▶ **RECORDS PROVIDED**
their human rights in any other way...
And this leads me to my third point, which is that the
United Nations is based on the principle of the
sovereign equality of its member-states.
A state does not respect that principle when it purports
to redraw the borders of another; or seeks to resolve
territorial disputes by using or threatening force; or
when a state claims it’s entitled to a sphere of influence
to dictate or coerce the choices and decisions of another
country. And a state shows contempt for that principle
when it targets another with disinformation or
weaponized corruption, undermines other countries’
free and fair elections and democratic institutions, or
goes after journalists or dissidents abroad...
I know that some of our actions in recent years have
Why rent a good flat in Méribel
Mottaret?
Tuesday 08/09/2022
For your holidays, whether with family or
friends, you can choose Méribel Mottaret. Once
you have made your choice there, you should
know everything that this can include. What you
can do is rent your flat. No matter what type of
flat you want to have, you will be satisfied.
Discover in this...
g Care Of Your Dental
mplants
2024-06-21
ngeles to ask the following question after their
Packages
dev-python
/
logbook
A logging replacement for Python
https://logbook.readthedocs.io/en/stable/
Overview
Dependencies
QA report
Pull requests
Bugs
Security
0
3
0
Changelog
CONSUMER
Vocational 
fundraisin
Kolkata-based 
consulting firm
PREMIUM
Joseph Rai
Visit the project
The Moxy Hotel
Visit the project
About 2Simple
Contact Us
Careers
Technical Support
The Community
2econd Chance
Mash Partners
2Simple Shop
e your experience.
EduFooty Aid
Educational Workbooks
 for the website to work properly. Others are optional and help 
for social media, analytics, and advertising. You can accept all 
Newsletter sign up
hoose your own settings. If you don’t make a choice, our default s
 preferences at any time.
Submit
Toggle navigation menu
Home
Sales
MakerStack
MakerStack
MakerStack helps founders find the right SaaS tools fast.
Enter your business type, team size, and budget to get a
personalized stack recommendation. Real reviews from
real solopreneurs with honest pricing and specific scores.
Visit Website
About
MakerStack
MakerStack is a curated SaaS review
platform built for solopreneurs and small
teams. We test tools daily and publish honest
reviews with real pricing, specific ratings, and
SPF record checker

▶ **PROMPT**
Looking only at the lines of the material above, count those containing "their" and give that number by itself.

▶ **RESPONSE TO THIS EXERCISE**
2